Records from a dataset:
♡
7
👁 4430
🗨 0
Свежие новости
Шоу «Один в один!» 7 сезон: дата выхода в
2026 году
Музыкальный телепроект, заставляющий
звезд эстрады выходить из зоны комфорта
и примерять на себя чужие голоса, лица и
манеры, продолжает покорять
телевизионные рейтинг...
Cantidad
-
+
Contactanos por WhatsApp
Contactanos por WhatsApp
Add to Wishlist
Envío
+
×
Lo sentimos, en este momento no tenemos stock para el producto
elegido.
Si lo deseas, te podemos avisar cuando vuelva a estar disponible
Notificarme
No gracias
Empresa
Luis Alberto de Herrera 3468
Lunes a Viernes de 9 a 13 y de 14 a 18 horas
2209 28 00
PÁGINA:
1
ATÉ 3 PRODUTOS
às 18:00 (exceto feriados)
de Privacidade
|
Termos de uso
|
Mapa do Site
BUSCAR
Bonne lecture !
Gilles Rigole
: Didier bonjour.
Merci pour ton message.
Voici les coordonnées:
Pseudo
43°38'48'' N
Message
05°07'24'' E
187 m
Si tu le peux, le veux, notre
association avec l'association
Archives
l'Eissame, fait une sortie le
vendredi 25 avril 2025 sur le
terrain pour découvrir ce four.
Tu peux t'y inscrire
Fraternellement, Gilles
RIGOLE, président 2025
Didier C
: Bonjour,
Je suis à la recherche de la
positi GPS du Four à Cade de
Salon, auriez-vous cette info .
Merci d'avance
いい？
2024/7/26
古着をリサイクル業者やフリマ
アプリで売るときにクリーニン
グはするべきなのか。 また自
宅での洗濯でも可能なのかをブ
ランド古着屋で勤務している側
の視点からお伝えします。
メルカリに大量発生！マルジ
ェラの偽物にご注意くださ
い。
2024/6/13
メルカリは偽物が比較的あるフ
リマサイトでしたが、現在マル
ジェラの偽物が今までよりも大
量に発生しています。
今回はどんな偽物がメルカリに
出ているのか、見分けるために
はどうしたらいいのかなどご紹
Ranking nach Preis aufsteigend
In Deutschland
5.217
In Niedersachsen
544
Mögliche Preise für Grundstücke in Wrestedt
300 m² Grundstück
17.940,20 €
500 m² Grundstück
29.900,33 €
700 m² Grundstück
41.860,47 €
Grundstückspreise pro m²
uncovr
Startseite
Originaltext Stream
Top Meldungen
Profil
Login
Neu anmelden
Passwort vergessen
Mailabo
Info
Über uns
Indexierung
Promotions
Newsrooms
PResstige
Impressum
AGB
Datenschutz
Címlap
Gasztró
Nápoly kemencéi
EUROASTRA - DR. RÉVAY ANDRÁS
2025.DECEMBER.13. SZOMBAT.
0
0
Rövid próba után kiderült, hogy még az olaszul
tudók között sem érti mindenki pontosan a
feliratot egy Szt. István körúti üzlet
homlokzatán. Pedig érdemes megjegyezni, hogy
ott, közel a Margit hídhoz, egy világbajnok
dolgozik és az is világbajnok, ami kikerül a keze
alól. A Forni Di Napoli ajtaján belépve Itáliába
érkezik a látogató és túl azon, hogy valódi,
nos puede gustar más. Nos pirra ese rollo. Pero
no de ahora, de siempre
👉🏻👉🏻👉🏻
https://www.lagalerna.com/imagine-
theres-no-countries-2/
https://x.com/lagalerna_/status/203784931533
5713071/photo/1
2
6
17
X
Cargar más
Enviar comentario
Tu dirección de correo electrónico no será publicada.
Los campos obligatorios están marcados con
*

▶ _What the task asks_: Lay out every line of the records above as a JSON list of strings, with one string per line and blank lines left out.

▶ _Reply to the exercise_:
[
  "♡",
  "7",
  "👁 4430",
  "🗨 0",
  "Свежие новости",
  "Шоу «Один в один!» 7 сезон: дата выхода в",
  "2026 году",
  "Музыкальный телепроект, заставляющий",
  "звезд эстрады выходить из зоны комфорта",
  "и примерять на себя чужие голоса, лица и",
  "манеры, продолжает покорять",
  "телевизионные рейтинг...",
  "Cantidad",
  "-",
  "+",
  "Contactanos por WhatsApp",
  "Contactanos por WhatsApp",
  "Add to Wishlist",
  "Envío",
  "+",
  "×",
  "Lo sentimos, en este momento no tenemos stock para el producto",
  "elegido.",
  "Si lo deseas, te podemos avisar cuando vuelva a estar disponible",
  "Notificarme",
  "No gracias",
  "Empresa",
  "Luis Alberto de Herrera 3468",
  "Lunes a Viernes de 9 a 13 y de 14 a 18 horas",
  "2209 28 00",
  "PÁGINA:",
  "1",
  "ATÉ 3 PRODUTOS",
  "às 18:00 (exceto feriados)",
  "de Privacidade",
  "|",
  "Termos de uso",
  "|",
  "Mapa do Site",
  "BUSCAR",
  "Bonne lecture !",
  "Gilles Rigole",
  ": Didier bonjour.",
  "Merci pour ton message.",
  "Voici les coordonnées:",
  "Pseudo",
  "43°38'48'' N",
  "Message",
  "05°07'24'' E",
  "187 m",
  "Si tu le peux, le veux, notre",
  "association avec l'association",
  "Archives",
  "l'Eissame, fait une sortie le",
  "vendredi 25 avril 2025 sur le",
  "terrain pour découvrir ce four.",
  "Tu peux t'y inscrire",
  "Fraternellement, Gilles",
  "RIGOLE, président 2025",
  "Didier C",
  ": Bonjour,",
  "Je suis à la recherche de la",
  "positi GPS du Four à Cade de",
  "Salon, auriez-vous cette info .",
  "Merci d'avance",
  "いい？",
  "2024/7/26",
  "古着をリサイクル業者やフリマ",
  "アプリで売るときにクリーニン",
  "グはするべきなのか。 また自",
  "宅での洗濯でも可能なのかをブ",
  "ランド古着屋で勤務している側",
  "の視点からお伝えします。",
  "メルカリに大量発生！マルジ",
  "ェラの偽物にご注意くださ",
  "い。",
  "2024/6/13",
  "メルカリは偽物が比較的あるフ",
  "リマサイトでしたが、現在マル",
  "ジェラの偽物が今までよりも大",
  "量に発生しています。",
  "今回はどんな偽物がメルカリに",
  "出ているのか、見分けるために",
  "はどうしたらいいのかなどご紹",
  "Ranking nach Preis aufsteigend",
  "In Deutschland",
  "5.217",
  "In Niedersachsen",
  "544",
  "Mögliche Preise für Grundstücke in Wrestedt",
  "300 m² Grundstück",
  "17.940,20 €",
  "500 m² Grundstück",
  "29.900,33 €",
  "700 m² Grundstück",
  "41.860,47 €",
  "Grundstückspreise pro m²",
  "uncovr",
  "Startseite",
  "Originaltext Stream",
  "Top Meldungen",
  "Profil",
  "Login",
  "Neu anmelden",
  "Passwort vergessen",
  "Mailabo",
  "Info",
  "Über uns",
  "Indexierung",
  "Promotions",
  "Newsrooms",
  "PResstige",
  "Impressum",
  "AGB",
  "Datenschutz",
  "Címlap",
  "Gasztró",
  "Nápoly kemencéi",
  "EUROASTRA - DR. RÉVAY ANDRÁS",
  "2025.DECEMBER.13. SZOMBAT.",
  "0",
  "0",
  "Rövid próba után kiderült, hogy még az olaszul",
  "tudók között sem érti mindenki pontosan a",
  "feliratot egy Szt. István körúti üzlet",
  "homlokzatán. Pedig érdemes megjegyezni, hogy",
  "ott, közel a Margit hídhoz, egy világbajnok",
  "dolgozik és az is világbajnok, ami kikerül a keze",
  "alól. A Forni Di Napoli ajtaján belépve Itáliába",
  "érkezik a látogató és túl azon, hogy valódi,",
  "nos puede gustar más. Nos pirra ese rollo. Pero",
  "no de ahora, de siempre",
  "👉🏻👉🏻👉🏻",
  "https://www.lagalerna.com/imagine-",
  "theres-no-countries-2/",
  "https://x.com/lagalerna_/status/203784931533",
  "5713071/photo/1",
  "2",
  "6",
  "17",
  "X",
  "Cargar más",
  "Enviar comentario",
  "Tu dirección de correo electrónico no será publicada.",
  "Los campos obligatorios están marcados con",
  "*"
]